Aesthetically, the greens affected by the salt burn are blighted, but they will grow out of the tip burn, on some of the greens in a matter of days, while it may take a week for the most severe case on #14.  

Master Plan: #14

Throughout the latter half of the winter and beginning of spring, our staff was preparing the fourteenth hole to restore the golf hole back to the original Dick Wilson design. 

Our team re-incorporated sod was from the right-hand side of the hole to the tenth fairway, as well as, expanding the left-hand side of the fairway on fourteen, seen below.

Tee construction began in April utilizing soil on-site, minimizing expense, wear and tear of hauling this material to the site.

Assistant Golf Course Superintendent, A.J. Josefoski (seen in blue shirt below), oversaw this project, and will complete this improvement once we return to this area and install a flat-deck teeing ground in the fairway this fall.

The tee was compacted and laser leveled.

The tee opened on June 13th for the Ladies Member Guest. We hope you enjoy the new teeing area.

Below is the architect’s rendering of the fourteenth hole from the Master Plan.

 

 

 

13 Green Damage

On Tuesday evening, there was an incident of negligence involving an employee and the range picker cart.

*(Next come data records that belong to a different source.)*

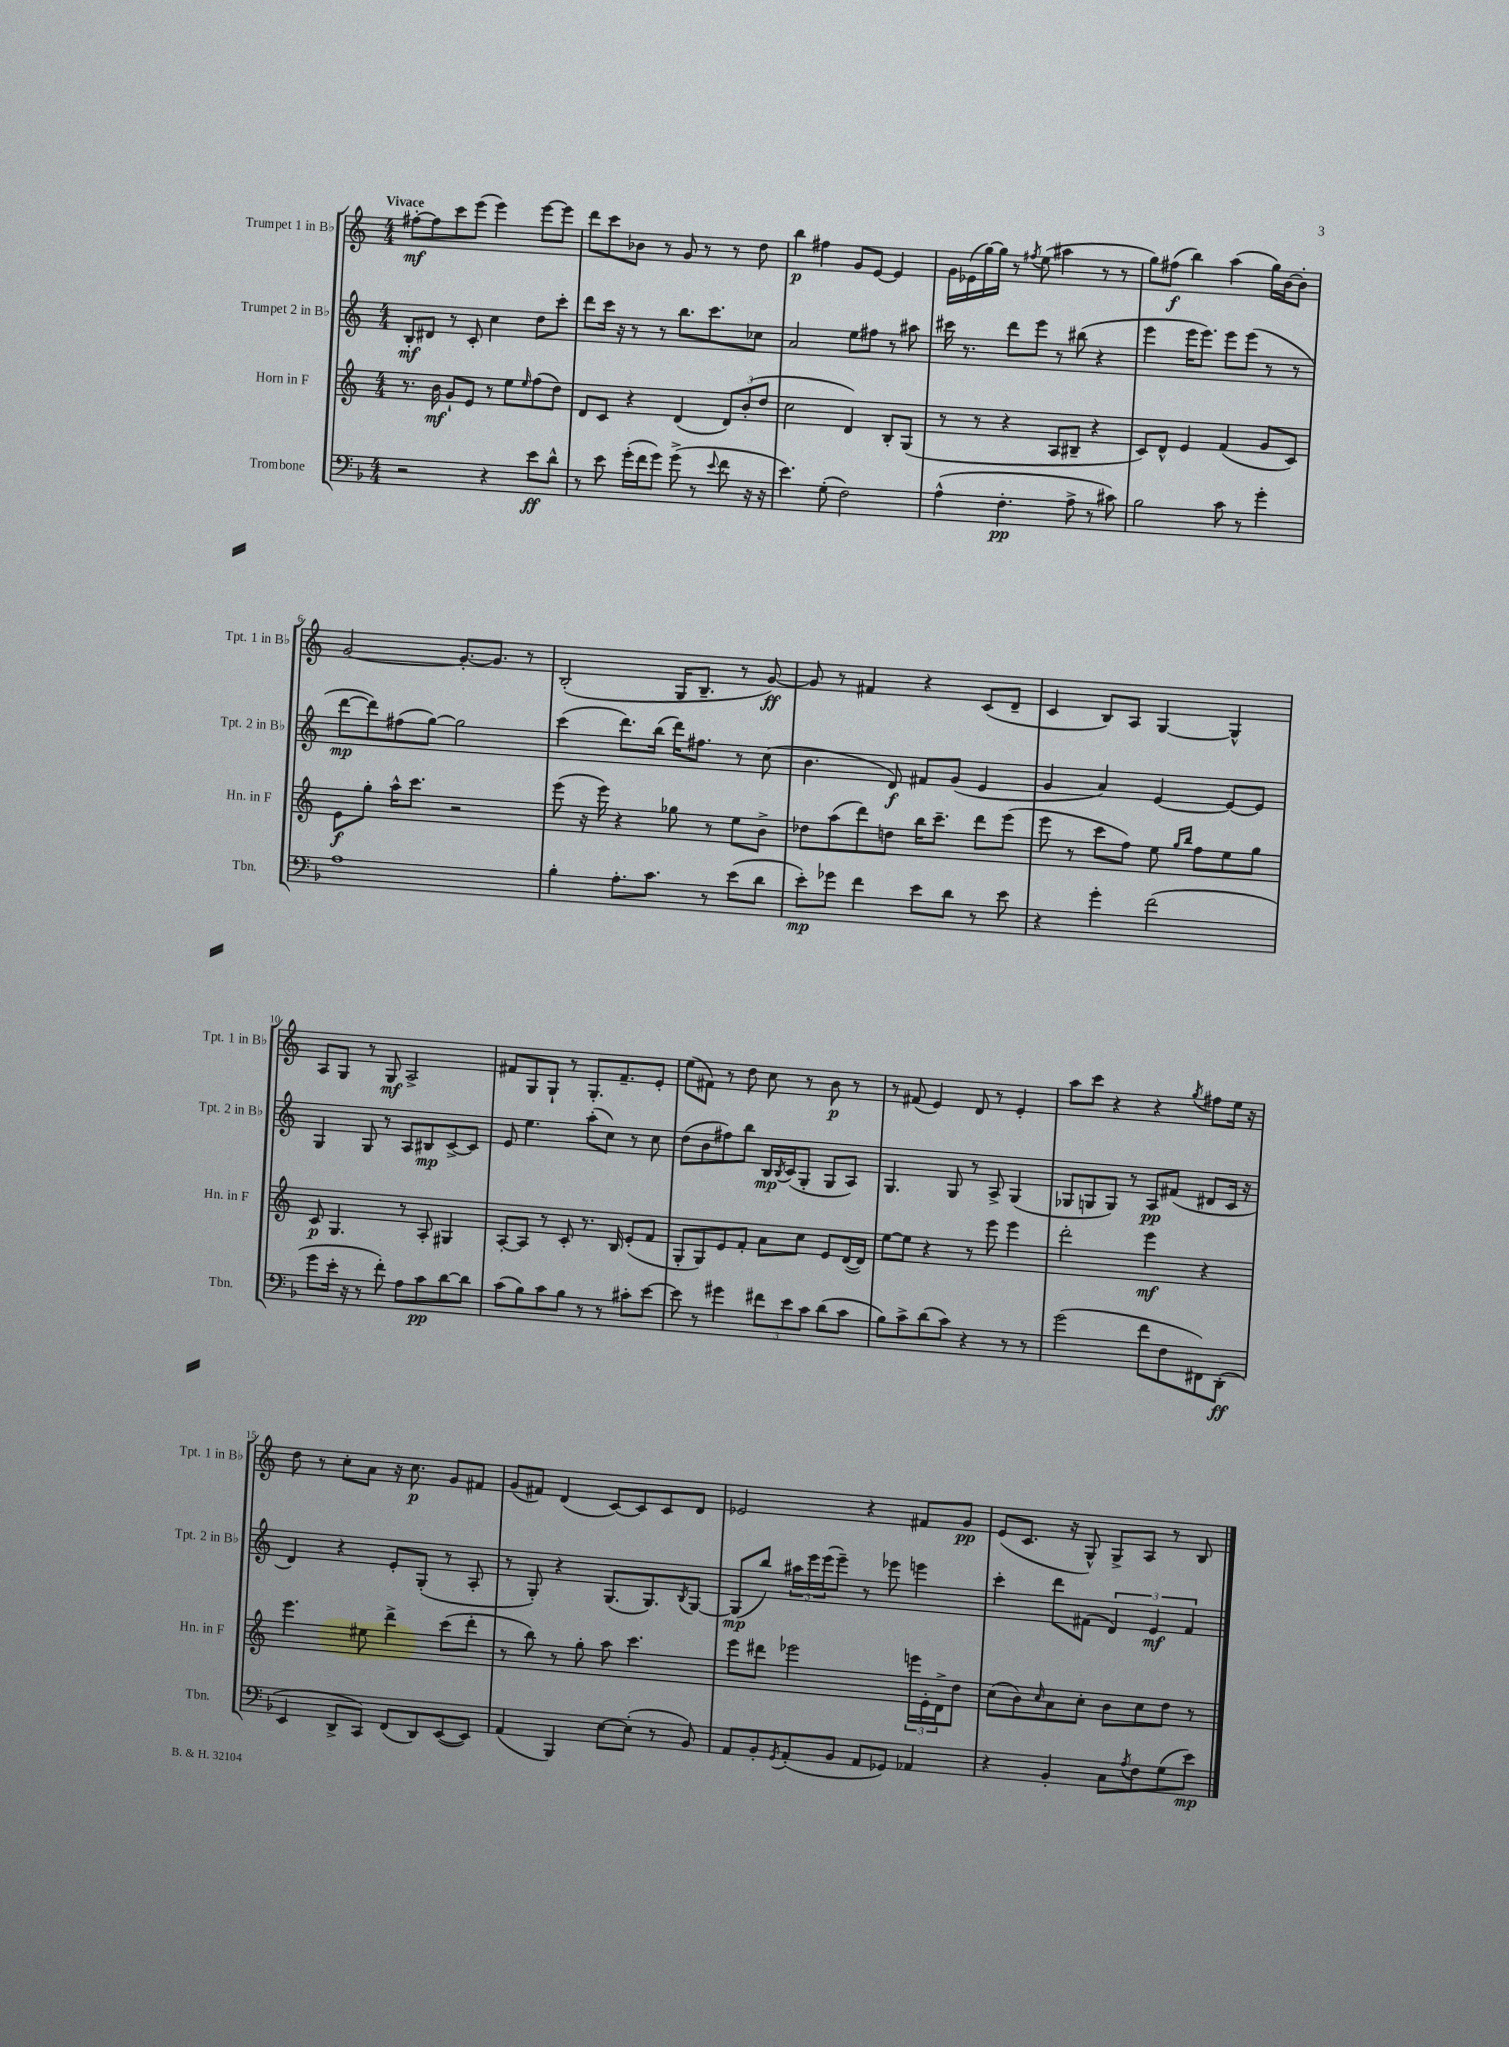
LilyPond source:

<<
\new StaffGroup <<
\new Staff = "s0" \with { instrumentName = "Trumpet 1 in Bb" shortInstrumentName = "Tpt. 1 in Bb" } {
    \clef treble \key c \major \numericTimeSignature \time 4/4 \tempo "Vivace"
    fis''8~-.\mf fis''8 c'''8 e'''8( e'''4) e'''8~ e'''8 |
    d'''8 c'''8 bes'8 r8 g'8 r8 r8 d''8 |
    b''4\p fis''4 g'8 e'8~ e'4 |
    g'16 ees'16( g''16~) g''16 r8 \acciaccatura { fis''8 } e''8( ais''4 r8 r8 |
    g''8) fis''8\f( b''4) a''4( g''16) b'16~ b'8-. |
    g'2~ g'8.~-. g'8. r8 |
    b2-.( g16 b8.-- r8 g'8~\ff) |
    g'8 r8 fis'4 r4 c'8( d'8-- |
    c'4 b8) a8 g4~ g4-^ |
    a8 g8 r8 g8\mf a2-> |
    fis'8 g8 g8-! r8 g8.-. fis'8.-- e'8-. |
    e''8( fis'8) r8 d''8 c''8 r8 b'8\p r8 |
    r8 fis'8( e'4) d'8 r8 e'4-. |
    a''8 c'''8 r4 r4 \acciaccatura { g''8 } fis''8 e''16 r16 |
    d''8 r8 c''8-. a'8 r16 c''8.\p g'8 fis'8 |
    g'8( fis'8) d'4( c'8~) c'8 c'8 d'8 |
    ees'2 r4 fis'8 g'8\pp |
    e'8( c'8. r16 g8-^) g8-> a8 r8 b8 \bar "|." |
}
\new Staff = "s1" \with { instrumentName = "Trumpet 2 in Bb" shortInstrumentName = "Tpt. 2 in Bb" } {
    \clef treble \key c \major \numericTimeSignature \time 4/4
    b8-.\mf dis'8 r8 c'8-. c''4 d''8 c'''8-. |
    d'''8 c'''16 r16 r8 r8 b''8. c'''8. ces''8 |
    a'2 e''8 fis''8 r8 ais''8 |
    cis'''16 r8. d'''8 e'''8 r8 bis''8( r4 |
    e'''4 e'''16 e'''8.) e'''8 e'''8( r8 r8 |
    d'''8~\mp d'''8) fis''8( g''8~) g''2 |
    c'''4( d'''8.) b''16( d'''16) fis''8. r8 c''8( |
    b'4. d'8\f) fis'8 g'8( e'4 |
    g'4 a'4) e'4~ e'8~ e'8 |
    g4 g8 r8 a8 bis8\mp c'8~-> c'8 |
    e'8 e''4. a''8-.( c''8) r8 c''8 |
    d''8( b'8 fis''8) b''8 b16\mp \acciaccatura { b8 } c'16( g8-. g8 a8) |
    g4. g8 r8 a8-> g4( |
    ges8 g8 g8) r8 a8\pp fis'8( dis'8 c'16 r16 |
    d'4) r4 e'8-. g8-.( r8 a8-. |
    r8 g8-.) r4 g8.( g8.) \acciaccatura { b8 } g8~ |
    g8\mp( b''8) \tuplet 3/2 { ais''16 e'''16 e'''16( } e'''8--) r8 ees'''8 e'''4 |
    c'''4-. d'''8 fis'8( \tuplet 3/2 { d'4) e'4\mf fis'4 } \bar "|." |
}
\new Staff = "s2" \with { instrumentName = "Horn in F" shortInstrumentName = "Hn. in F" } {
    \clef treble \key c \major \numericTimeSignature \time 4/4
    r8. b'16\mf g'8-! e'8 r8 e''8 \grace { e''16 } f''8( d''8) |
    d'8 c'8 r4 d'4( \tuplet 3/2 { d'8) b'8-.( d''8 } |
    c''2 d'4) b8-. g8( |
    r8 r8 r4 a8 bis8-- r4 |
    c'8) d'8-^ e'4 f'4( g'8 c'8) |
    e'8\f g''8-. a''16-^ c'''8. r2 |
    e'''8( r16 e'''16) r4 ges''8 r8 e''8 b'8-> |
    des''8 a''8( d'''8) d''8 b''16 c'''8.-- d'''8 e'''8( |
    e'''8 r8 c'''8 f''8) e''8 \grace { g''16 b''16 } f''8 e''8 g''8 |
    c'8\p g4. r8 a8-. gis4 |
    a8~-. a8 r8 c'8-. r8. b16 e'8-.( f'8 |
    g8-. g8) e'8 f'8-. a'8 c''8 e'8 d'16~( d'16) |
    e''8~ e''8 r4 r8 e'''8 e'''4 |
    d'''2-. e'''4\mf r4 |
    e'''4. eis''8 d'''4-> c'''8( d'''8-. |
    r8 b''8) r8 g''8-. a''8 c'''4. |
    e'''8 dis'''8 ees'''2 \tuplet 3/2 { e'''16 e'16-. d'16-> } d''8 |
    c''8( b'8) \grace { c''16 } a'8 c''8-. b'8 c''8 d''8 r8 \bar "|." |
}
\new Staff = "s3" \with { instrumentName = "Trombone" shortInstrumentName = "Tbn." } {
    \clef bass \key f \major \numericTimeSignature \time 4/4
    r2 r4 e'8\ff d'8-^ |
    r8 e'8 g'16-.( f'16 g'8) g'8->( r8 \appoggiatura { e'8 } f'8 r16 r16 |
    e'4.) g8-.( f2) |
    a4-^( f4.-.\pp a8-> r8 cis'8) |
    bes2 c'8 r8 g'4-. |
    a1 |
    bes4-. a8.-. c'8. r8 e'8( d'8 |
    e'8-.\mp) ges'8 f'4 e'8 d'8 r8 e'8 |
    r4 g'4-. f'2( |
    g'8 e'16-. r16 r8 f'8-.) a8 c'8\pp d'8~ d'8 |
    c'8( bes8) c'8 bes8 r8 r8 cis'8-. e'8~ |
    e'8 r8 gis'4 \tuplet 3/2 { fis'8 e'8 c'8 } d'8( c'8 |
    bes8) c'8-> d'8( c'8) r4 r8 r8 |
    g'2( f'8 f8 fis,8) d,8-.\ff( |
    e,4 d,8-> c,8) f,8( d,8) e,8~( e,8) |
    a,4( bes,,4) e8~ e8-.( r8 bes,8) |
    a,8 bes,8-. \acciaccatura { g,8 } a,8-.( bes,8 a,8 ges,8) aes,4 |
    r4 bes,4-. c8 \acciaccatura { a8 } f8 g8( e'8\mp) \bar "|." |
}
>>
>>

The pictures here display the damage on the putting surface.

The scarring will heal in time, mostly likely as the weather warms and the greens begin to grow.

All appropriate measures have taken place regarding this incident and we do not expect any further damage.

Number 10 Bunker Update

The picture below is from our previous blog post of March 9th displaying the drainage system for the fairway bunker.

Our staff installed an erosion blanket allowing the sand to adhere to the slopes of the bunker floor, preventing washouts during rain events and contamination of the sand with the soil below.

The blanket is tacked to the bunker floor using the construction adhesive Liquid Nails, seen below on either side of the pen.

Next, we began the arduous process of covering the four inch drain pipes with pea gravel.

Bucket after bucket, pea gravel is poured into the trenches.

Our staff hauled the equivalent of 20 tons of stone into this bunker! Below, the finished drainage system and the bunker is ready for sand.

As part of the Master Plan for the tenth hole, the fairway was enlarged to “lock-in” the bunker to the dog-leg of the golf hole. Below Ray Lewandowski is preparing the ground for fairway sod.

Our staff cut rough grass sod here on #10 before the bunker and re-laid this grass on #14 as part of the another spring project. This sod transfer, including using fairway sod from #14, was a tremendous cost savings to the overall project. 

Above, (left to right) Assistant Superintendents AJ Josefoski and Dave Ward, along with Evan Didonato, are laying fairway sod brought down to number 10, seen below in the cut-out on #14.